Irene Playford from Fakenham in five-hour ambulance wait
The East of England Ambulance Trust said it was "clearly unacceptable" for an 81-year-old woman to have to wait more than five hours for an ambulance.
Irene Playford broke her shoulder when she fell on to the floor at her home in Fakenham, Norwich, on Wednesday.
Her daughter Liz Tuddenham, who was with her at the time, phoned for an ambulance at 17:30 GMT, but it did not turn up until about 23:00.
Ms Tuddenham said the long wait was "absolutely disgusting".
"I said, 'she's 81, can you not get here any quicker?' and they said 'no'.
"I think I'd have been quicker if I'd tried to get her in the car and taken her to the hospital."
Mrs Playford was treated at the Queen Elizabeth Hospital in King's Lynn.
Back at home after the fall, she said: "I laid on the floor and couldn't move and I was freezing cold and when the paramedic... helped to get me up, I didn't know where I was."

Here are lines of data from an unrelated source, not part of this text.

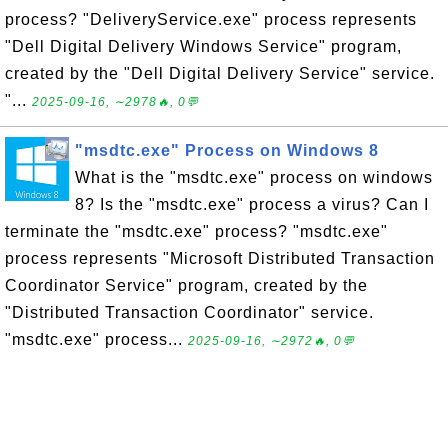
process? "DeliveryService.exe" process represents
"Dell Digital Delivery Windows Service" program,
created by the "Dell Digital Delivery Service" service.
"...
2025-09-16, ∼2978🔥, 0💬
"msdtc.exe" Process on Windows 8
What is the "msdtc.exe" process on windows
8? Is the "msdtc.exe" process a virus? Can I
terminate the "msdtc.exe" process? "msdtc.exe"
process represents "Microsoft Distributed Transaction
Coordinator Service" program, created by the
"Distributed Transaction Coordinator" service.
"msdtc.exe" process...
2025-09-16, ∼2972🔥, 0💬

In a statement the ambulance trust said: "While there was an unprecedented and unpredicted level of demand [on Wednesday], our service in this case was not up to the standards we strive for and was clearly unacceptable."
Dan Poulter, Under-Secretary of State for Health, said: "We do need to see the new management team taking responsibility for making sure that more rural areas get more quick response times."
The ambulance service has been criticised by MPs for its response times and has commissioned an independent review into its services, particularly in rural areas.
On Monday, it's new interim chief executive Andrew Morgan admitted response times had to improve.